Though, you still may want to conduct a Google search of your state’s nutritionist governing body—which may fall under the umbrella of a state’s department of labor or commerce—to find the most up-to-date requirements. The Academy of Nutrition and Dietetics and the American Nutrition Association are two of the largest organizations in the space and are partnered with many state entities.

For example, the state of Florida requires those wanting to become licensed in the field of dietetics and nutrition to have a bachelor’s degree in a field relating to human nutrition, food and nutrition, dietetics, or food management. Plus, individuals must have 900 hours of pre-professional supervised practice in dietetics and nutrition, along with passing the Commission on Dietetic Registration exam.

Other states, like Colorado and Arizona, have no regulations in the nutritionist space. However, it is important to keep in mind that certain jobs may require you to have industry-recognized certifications and licensures.

Highly consider getting a degree

Love it or hate it, but the most successful and experienced nutritionists are the ones with an educational backing. In most instances, a bachelor’s degree with a major focused in the world of nutrition is a baseline requirement. And in most states, an advanced degree—meaning a master’s or even doctorate—is required to meet licensure requirements.

Painter says having a master’s degree enables students to learn the standardized and structured information to succeed—which only provides safety to clients but also efficacy in making recommendations.

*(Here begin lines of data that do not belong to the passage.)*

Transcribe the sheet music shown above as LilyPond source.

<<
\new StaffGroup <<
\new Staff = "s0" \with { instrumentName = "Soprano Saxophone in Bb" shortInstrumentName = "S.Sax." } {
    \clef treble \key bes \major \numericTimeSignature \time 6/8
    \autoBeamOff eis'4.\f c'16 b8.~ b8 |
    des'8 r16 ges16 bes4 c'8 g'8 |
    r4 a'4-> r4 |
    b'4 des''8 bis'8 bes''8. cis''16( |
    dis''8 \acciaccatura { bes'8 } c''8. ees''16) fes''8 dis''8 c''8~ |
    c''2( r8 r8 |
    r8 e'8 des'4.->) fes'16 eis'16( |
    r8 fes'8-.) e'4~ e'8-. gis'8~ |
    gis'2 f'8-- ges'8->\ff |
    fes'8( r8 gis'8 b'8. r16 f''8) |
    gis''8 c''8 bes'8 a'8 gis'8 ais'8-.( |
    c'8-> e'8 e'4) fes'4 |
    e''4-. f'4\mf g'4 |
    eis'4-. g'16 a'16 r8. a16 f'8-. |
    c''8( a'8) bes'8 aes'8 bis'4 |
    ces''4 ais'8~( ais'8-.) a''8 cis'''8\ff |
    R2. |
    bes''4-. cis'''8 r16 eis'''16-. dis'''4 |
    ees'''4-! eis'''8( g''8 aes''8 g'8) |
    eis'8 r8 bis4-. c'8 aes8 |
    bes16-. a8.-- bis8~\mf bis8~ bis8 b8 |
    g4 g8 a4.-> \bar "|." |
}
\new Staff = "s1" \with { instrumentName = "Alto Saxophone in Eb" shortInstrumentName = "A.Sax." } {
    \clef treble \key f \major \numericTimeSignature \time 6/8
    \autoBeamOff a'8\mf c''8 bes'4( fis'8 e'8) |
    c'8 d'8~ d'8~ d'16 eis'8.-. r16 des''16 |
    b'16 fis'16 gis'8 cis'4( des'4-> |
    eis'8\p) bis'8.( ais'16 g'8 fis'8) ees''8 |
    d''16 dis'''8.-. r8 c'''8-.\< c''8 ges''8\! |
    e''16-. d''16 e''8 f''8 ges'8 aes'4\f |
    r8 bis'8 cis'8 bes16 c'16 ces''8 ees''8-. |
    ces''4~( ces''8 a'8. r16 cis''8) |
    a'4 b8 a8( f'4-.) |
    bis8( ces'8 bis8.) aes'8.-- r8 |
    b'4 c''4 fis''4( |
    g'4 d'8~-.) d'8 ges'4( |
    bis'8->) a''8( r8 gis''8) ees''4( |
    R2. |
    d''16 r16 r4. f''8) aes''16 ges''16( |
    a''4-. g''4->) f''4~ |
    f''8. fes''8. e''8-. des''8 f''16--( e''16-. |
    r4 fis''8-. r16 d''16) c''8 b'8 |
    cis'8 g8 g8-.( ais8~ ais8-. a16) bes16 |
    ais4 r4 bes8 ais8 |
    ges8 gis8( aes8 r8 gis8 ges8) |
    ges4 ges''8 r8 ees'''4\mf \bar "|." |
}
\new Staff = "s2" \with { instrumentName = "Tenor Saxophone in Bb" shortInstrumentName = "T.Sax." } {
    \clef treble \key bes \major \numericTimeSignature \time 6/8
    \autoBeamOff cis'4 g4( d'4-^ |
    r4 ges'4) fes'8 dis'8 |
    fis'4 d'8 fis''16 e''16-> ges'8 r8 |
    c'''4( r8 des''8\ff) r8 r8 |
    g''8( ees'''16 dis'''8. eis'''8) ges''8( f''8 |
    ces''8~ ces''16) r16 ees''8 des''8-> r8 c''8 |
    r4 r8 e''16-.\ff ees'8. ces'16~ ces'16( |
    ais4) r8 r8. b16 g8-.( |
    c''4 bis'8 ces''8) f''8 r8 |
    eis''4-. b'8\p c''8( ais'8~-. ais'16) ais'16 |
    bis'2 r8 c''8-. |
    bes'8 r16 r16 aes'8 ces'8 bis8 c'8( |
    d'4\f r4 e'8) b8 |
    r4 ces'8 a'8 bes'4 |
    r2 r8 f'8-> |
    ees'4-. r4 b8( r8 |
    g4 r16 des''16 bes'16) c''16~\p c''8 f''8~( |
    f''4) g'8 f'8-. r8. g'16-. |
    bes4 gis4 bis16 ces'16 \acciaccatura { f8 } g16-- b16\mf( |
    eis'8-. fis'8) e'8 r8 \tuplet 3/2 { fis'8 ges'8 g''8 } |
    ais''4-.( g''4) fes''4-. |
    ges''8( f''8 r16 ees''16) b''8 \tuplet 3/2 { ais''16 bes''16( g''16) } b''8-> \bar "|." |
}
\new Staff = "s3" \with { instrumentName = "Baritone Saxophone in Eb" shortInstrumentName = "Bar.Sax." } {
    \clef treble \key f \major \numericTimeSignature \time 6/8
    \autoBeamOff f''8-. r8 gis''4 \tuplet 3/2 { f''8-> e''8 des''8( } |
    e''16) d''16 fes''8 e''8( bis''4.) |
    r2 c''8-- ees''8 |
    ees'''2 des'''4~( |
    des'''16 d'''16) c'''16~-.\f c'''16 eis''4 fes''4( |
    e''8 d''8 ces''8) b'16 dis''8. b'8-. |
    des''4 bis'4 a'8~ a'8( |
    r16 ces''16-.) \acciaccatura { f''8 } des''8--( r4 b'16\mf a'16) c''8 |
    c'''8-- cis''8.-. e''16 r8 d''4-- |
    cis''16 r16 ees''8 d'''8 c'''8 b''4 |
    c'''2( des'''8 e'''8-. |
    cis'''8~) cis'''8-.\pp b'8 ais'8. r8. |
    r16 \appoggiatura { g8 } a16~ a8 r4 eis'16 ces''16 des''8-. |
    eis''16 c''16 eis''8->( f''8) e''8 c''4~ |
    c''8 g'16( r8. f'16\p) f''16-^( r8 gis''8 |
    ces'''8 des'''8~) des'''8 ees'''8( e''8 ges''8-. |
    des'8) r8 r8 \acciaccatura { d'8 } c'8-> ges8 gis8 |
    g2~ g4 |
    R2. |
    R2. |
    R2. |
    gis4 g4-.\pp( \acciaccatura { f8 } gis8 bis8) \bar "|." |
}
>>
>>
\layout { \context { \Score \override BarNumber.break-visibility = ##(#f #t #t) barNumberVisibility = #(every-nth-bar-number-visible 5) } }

“If somebody has a medical condition, they really should be seeing a registered dietician who has the credential and the science background to help them,” explains Michelle Routhenstein, MS, RD, CDCES, CDN, owner of Entirely Nourished.

Even beyond state requirements, having an advanced degree can only help you in terms of having the expertise and skills to be providing professional medical advice. Nutrition is a serious business as different foods can have drastic effects on peoples’ bodies, so it should go without saying that you need to have the proper education with facts driving your assessments.

Luckily, finding a place to obtain a degree in nutrition isn’t too much of a complex task as hundreds of schools across the country have both bachelor’s and master’s programs—many of which are even offered through an online format. And since the process for becoming licensed can be complicated, having professors and peers who you can consult with is also an added perk.

Engage in lifelong learning

The way we ate 50 years ago is in many ways completely different from what we eat today, so nutrition is no exception to the idea that lifelong learning is of the utmost importance.

This is especially notable considering the amount of misinformation about proper nutrition. A study released earlier this year found that only 2% of nutrition content on TikTok was proven accurate based on regulated public health and nutrition guidelines.

As a result, constantly reading up on new studies, new types of popular food ingredients, as well as simple medical community research is important for a successful nutritionist. Your clients will likely bring you questions about new trends and popular foods, and you must be ready to bust any myths and/or explain how they can affect one’s body.

The takeaway

When considering a career as a nutritionist, one of the most important things to remember is that you will need years of education and professional training to not only have the appropriate expertise to provide nutrition recommendations to clients but also to be recognized by top employers. While this may sound daunting, the world of nutrition has many benefits, including simply being able to help other people improve their lives by what they consume—or not consume.

While it is a complicated educational space to follow, one of the best practices is to find yourself a mentor who may be able to explain the world based on their own experience. Above all, though, if you simply follow your state’s guidelines, you can be well on your way toward becoming an expert nutritionist.